Three Buddhisms & The Isolation Of The Philosopher

By Shyamon Jayasinghe –September 18, 2016
There are three Buddhisms operating in the world today. I am not referring to Theravada, Mahayana and Vajrayana. The latter are basically perceived as unopposed to each other and their followers are observed to worship together in many an instance. The reference here is to three different kinds of Buddhism often running in contradiction to each other and extending their coverage across the Theravada, Mahayana and Vajrayana streams themselves. My three Buddhisms represent a fundamental differentiation. What are they? They are Buddhism as philosophy, Buddhism as religion and Buddhism as a tribal badge of identity.
There is much evidence to believe that the Buddha was, to begin with, a philosopher of ancient times like Socrates, Plato or Aristotle. An extraordinarily intelligent man, he was given to deep thinking and reflection about the existential condition of the human being;found it unsatisfactory and searched for a way out of the crisis. The Buddha’s focus, though, was different to that of Aristotle and particularly Plato who were theory builders. If comparisons be appropriate, the Buddha was more akin to Socrates. The latter was also interested in focussing on the human being and he went round seeking to get people to clarify their assumptions about issues like life,happiness and justice. The Buddha also adopted a questioning approach similar to Socrates and he loved to talk to people. In a very real sense their feet were on the ground and not in the air of an allegedly’ transcendent reality.’
The basic teaching of the Buddha related to ethical philosophy. In his principal doctrines-the Four Noble Truths and the Noble Eightfold Path he tried to diagnose the personal existential crisis of mind and delineated a moral path that could lift him out of that crisis. While the Abrahamic religions of Christianity and Jewish directed followers to rally round God and worship him and part to him for deliverance the Buddha gave the task of ‘deliverance’ to man himself. The Buddhist philosophy was sharply human-centric. “Be a light unto yourselves,” Buddha advised Ananda in the Mahaparinibbana Sutta on the eve of his passing away. Man is not helpless and he need not seek the help of any divine being for his liberation. By own effort he can do it himself. This was Buddha’s basic philosophical approach. It was dominantly empirical and not dependent on a transcendent entity like God.

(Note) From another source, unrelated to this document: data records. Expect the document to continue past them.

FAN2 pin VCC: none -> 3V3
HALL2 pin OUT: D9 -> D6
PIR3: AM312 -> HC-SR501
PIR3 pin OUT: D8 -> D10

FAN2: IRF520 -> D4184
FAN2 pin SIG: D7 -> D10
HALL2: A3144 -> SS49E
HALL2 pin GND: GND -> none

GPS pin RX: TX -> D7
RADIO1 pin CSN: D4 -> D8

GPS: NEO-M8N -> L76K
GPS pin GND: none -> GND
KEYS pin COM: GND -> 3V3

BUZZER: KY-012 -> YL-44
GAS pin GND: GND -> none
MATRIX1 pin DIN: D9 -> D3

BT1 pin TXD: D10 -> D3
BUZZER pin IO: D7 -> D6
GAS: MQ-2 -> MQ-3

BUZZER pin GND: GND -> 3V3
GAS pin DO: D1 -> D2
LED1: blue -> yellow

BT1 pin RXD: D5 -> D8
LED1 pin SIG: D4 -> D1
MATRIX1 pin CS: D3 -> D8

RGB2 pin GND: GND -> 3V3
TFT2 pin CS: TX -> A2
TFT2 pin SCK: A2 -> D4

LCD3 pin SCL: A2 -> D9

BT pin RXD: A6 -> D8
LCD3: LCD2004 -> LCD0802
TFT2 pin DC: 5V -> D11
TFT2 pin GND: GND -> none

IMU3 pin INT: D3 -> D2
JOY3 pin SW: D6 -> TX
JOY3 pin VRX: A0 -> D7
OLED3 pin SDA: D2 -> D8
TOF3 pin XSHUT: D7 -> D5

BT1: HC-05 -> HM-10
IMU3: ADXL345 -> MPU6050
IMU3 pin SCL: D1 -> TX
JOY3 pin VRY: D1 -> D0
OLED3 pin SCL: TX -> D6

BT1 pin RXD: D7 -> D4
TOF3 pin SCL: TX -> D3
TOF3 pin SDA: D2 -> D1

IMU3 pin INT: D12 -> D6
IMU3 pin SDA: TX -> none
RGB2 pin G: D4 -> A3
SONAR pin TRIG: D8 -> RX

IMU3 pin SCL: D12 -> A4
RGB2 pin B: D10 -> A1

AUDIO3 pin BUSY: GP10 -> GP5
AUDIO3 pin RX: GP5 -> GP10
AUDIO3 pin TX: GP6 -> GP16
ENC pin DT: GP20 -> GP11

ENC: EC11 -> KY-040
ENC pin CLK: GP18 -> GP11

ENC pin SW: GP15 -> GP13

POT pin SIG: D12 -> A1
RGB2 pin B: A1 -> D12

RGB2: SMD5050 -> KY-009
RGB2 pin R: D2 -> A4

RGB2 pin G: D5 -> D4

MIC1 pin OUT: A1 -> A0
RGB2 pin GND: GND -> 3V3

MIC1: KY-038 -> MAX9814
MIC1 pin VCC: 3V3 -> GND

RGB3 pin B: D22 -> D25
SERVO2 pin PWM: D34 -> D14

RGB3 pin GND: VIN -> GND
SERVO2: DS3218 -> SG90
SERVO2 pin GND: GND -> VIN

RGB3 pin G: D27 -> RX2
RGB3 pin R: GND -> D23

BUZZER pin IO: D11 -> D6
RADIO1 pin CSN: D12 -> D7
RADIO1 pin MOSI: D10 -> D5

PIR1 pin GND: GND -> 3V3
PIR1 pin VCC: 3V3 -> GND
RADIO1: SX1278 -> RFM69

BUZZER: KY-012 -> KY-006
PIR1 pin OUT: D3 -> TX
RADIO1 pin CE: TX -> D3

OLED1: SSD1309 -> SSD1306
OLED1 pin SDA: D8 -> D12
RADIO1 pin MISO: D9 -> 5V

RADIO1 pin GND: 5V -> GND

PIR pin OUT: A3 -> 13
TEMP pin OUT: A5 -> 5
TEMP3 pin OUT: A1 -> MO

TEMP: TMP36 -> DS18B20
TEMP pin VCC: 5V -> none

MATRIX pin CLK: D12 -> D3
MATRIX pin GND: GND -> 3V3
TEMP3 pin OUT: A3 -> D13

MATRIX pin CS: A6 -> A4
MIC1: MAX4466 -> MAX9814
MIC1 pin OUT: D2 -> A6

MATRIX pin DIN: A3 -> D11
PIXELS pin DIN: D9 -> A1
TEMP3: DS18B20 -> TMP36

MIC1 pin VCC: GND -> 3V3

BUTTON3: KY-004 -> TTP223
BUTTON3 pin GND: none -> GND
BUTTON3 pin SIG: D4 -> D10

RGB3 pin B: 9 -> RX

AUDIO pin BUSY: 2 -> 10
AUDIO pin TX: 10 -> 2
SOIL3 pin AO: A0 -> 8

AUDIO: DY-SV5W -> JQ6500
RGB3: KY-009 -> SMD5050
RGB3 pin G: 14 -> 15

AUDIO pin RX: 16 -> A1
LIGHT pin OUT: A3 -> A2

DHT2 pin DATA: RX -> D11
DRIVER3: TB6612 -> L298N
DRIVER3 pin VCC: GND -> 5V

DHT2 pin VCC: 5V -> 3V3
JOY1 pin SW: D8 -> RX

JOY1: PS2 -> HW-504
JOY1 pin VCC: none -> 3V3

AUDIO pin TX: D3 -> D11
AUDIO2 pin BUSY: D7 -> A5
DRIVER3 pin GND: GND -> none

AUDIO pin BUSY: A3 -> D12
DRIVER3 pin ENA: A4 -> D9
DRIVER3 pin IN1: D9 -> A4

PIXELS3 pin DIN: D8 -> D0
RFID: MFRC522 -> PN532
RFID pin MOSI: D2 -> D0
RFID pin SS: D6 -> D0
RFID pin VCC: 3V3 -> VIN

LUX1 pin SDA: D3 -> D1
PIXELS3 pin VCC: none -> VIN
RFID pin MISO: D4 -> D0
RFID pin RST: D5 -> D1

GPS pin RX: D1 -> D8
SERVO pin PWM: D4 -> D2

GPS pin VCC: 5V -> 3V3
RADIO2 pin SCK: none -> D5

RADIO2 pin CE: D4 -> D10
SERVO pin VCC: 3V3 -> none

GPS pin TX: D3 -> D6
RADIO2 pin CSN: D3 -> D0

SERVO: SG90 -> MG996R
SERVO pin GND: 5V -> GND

In explaining the nature of things (res natura) the Buddha eschewed the divine and resorted to the causal theory of Paticca Samuppada (Dependent Origination). “With this arising that will arise. “ Every phenomena is conditional upon other phenomena. Hence, there is no phenomena that could be deemed to stand on its own- no ‘uncaused cause.’ The Paticca Samuppada impliedly dismisses the belief of a God creator. Professor KN Jayatilleka (Facets of Buddhist Philosophy) points out how Makkhali Gosala had come out with a creation theory and how the Buddha repudiated the latter. Thus, once creation goes off and the creator is also off, so would be the heavens.